A mare si gioca, canta Nino Frassica e l'Italia si commuove

A mare si gioca: la poesia di Tony Canto interpretata da Nino Frassica a Sanremo snocciola in musica il dramma dei migranti morti nel Mediterraneo e ricorda il piccolo Aylan, 3 anni, naufragato sulla spiaggia di Bodrum.  

A mare si gioca: Nino Frassica ha svestito i panni del comico e ha intonato un dramma in versi.


A mare si gioca, lo sanno tutti. Nino Frassica sveste i panni del comico e intona una favola triste, in versi, che arriva come un pugno nello stomaco. Al pubblico dell’Ariston di Sanremo e agli italiani seduti sul divano. Perché anche se non sai che cosa dirà il verso dopo, sai che qualcosa ti spiazzerà. “Si possono fare i castelli di sabbia - cadenza Frassica - si può stare sotto l’ombrellone a fare le parole crociate, si può giocare con le racchette e la pallina, si possono fare volare gli aquiloni, e si può scrivere il proprio nome sulla sabbia. A mare si gioca”.

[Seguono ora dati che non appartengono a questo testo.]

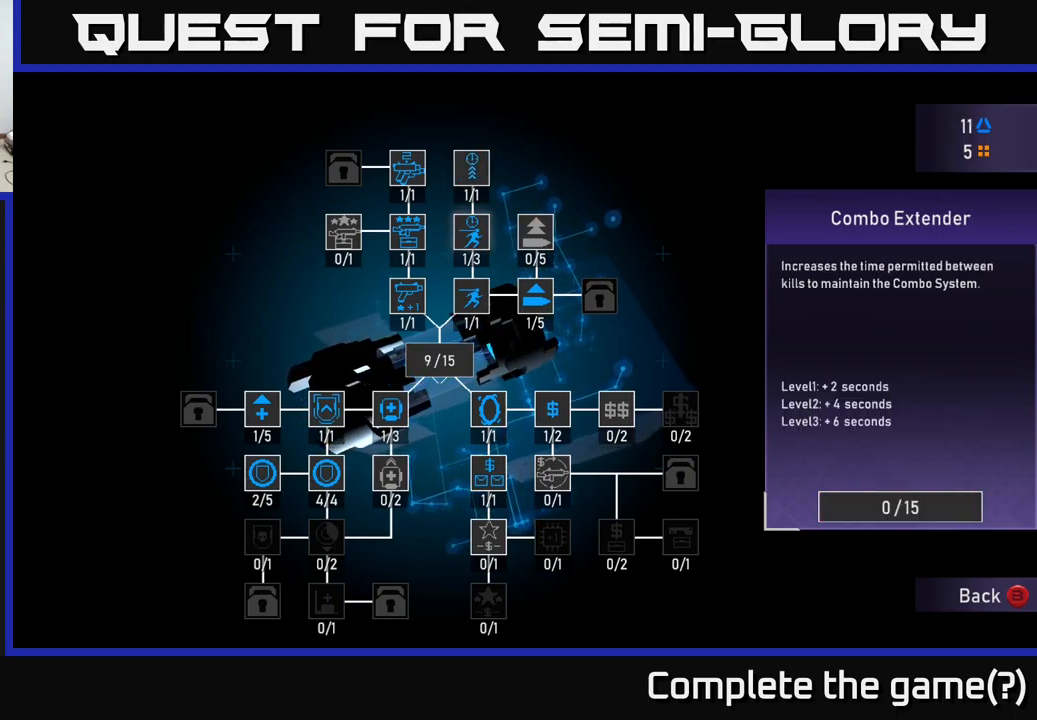
{"buttons": ["DPAD_RIGHT"], "left_stick": "center", "right_stick": "center", "events": [[100, "DPAD_DOWN", "up"], [500, "DPAD_RIGHT", "down"]]}
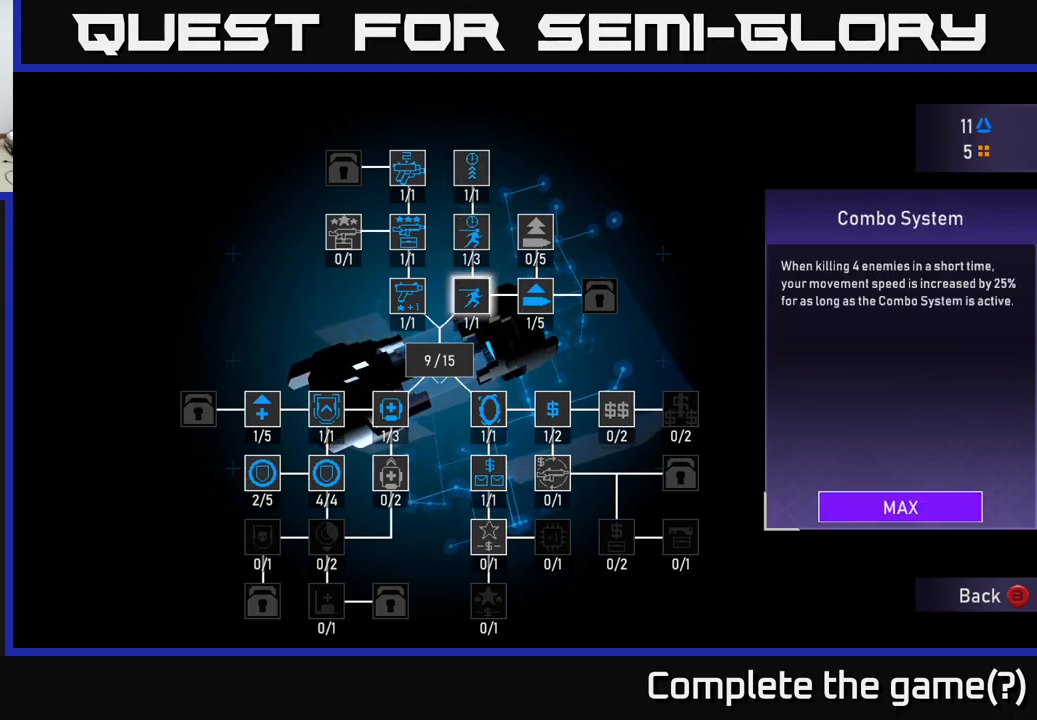
{"buttons": [], "left_stick": "center", "right_stick": "center", "events": [[83, "DPAD_RIGHT", "up"]]}
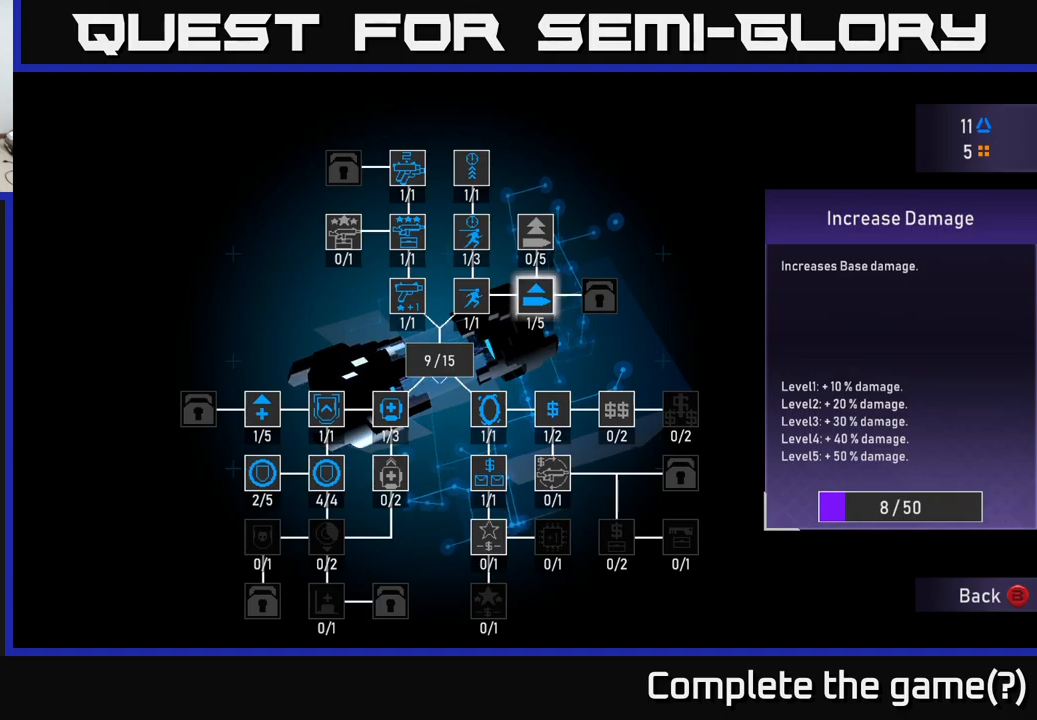
{"buttons": ["DPAD_DOWN"], "left_stick": "center", "right_stick": "center", "events": [[283, "DPAD_LEFT", "down"], [383, "DPAD_LEFT", "up"], [483, "DPAD_DOWN", "down"]]}
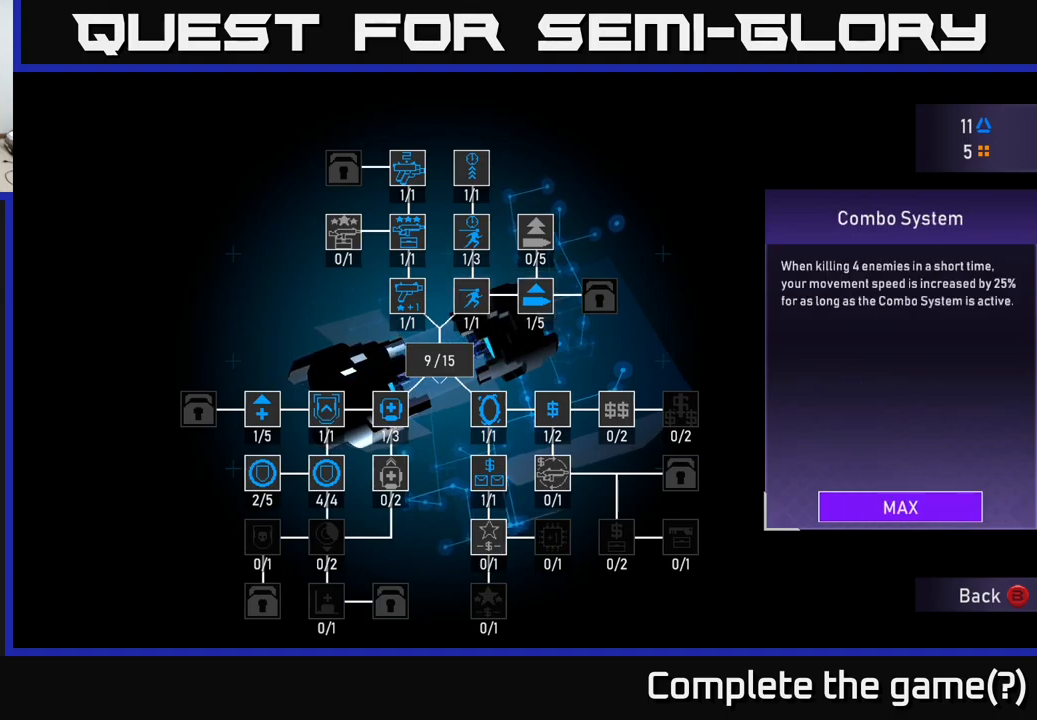
{"buttons": [], "left_stick": "center", "right_stick": "center", "events": [[67, "DPAD_DOWN", "up"], [367, "DPAD_LEFT", "down"], [500, "DPAD_LEFT", "up"]]}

A mettere in fila le parole apposta per Nino Frassica è stato il poeta e arrangiatore musicale Tony Canto, “mio conterraneo”. Nino si aspettava “una cosa ironica, da ridere”. E invece. Invece si è ritrovato tra le mani una poesia amara che “chiama in causa l’uomo, Nino, non il comico, il cabarettista”. Nino ci ha pensato su, perché era “una cosa seria, non so se sono in grado”. Alla fine ha capito che non solo era in grado ma che doveva farlo, mettersi in gioco fino in fondo perché di fronte alla tragedia che si sta consumando sotto i nostri occhi, “sulle rive della mia terra, noi non stiamo facendo abbastanza: siamo sempre in tv ma non stiamo facendo abbastanza”. 

E così Nino canta che A mare si gioca. Canta che “si può giocare al gioco dello scafo, si sale tutti su un gommone, fino a riempirlo all’inverosimile, quando quello che porta il gommone, che comanda, dice di buttarsi tutti a mare, ci si butta a mare, è un gioco”. Un gioco che, solo nel 2015, ha ucciso 3.771 persone. Uomini, donne e bambini che fuggendo da guerre, fame e povertà, sono annegati nel Mediterraneo. Un gioco che in un solo barcone, nel 2013, ha ucciso 366 persone: “Una volta mentre giravamo abbiamo visto 366 delfini impigliati nelle reti - intona Frassica -, forse per fame, forse perché c’era una guerra sottomarina tra pesci, noi li abbiamo liberati tutti dalle reti e li abbiamo visti nuotare velocissimi, saltare fuori dall’acqua e inseguirsi… giocavano!

A mare si gioca, dice il ritornello di Frassica che scende dalle orecchie al cuore, poi nella pancia e inizia a far male. Anche a chi non segue la cronaca, anche a chi pensa che i migranti andrebbero rispediti a casa. Perché dopo Frassica dice così: “Ci sono bambini che giocano a stare immobili con la faccia in acqua, senza respirare, perché tanto lo sanno, che sta per arrivare la mano forte del papà, che li prenderà e li farà giocare”. Quel bambino si chiamava Aylan Curdi, era siriano. Aveva tre anni quando l’hanno ritrovato immobile, a faccia in giù, sulla spiaggia di Bodrum. Non stava giocando, era morto e suo padre l’ha sollevato per seppellirlo. A mare si gioca. A mare si dovrebbe giocare.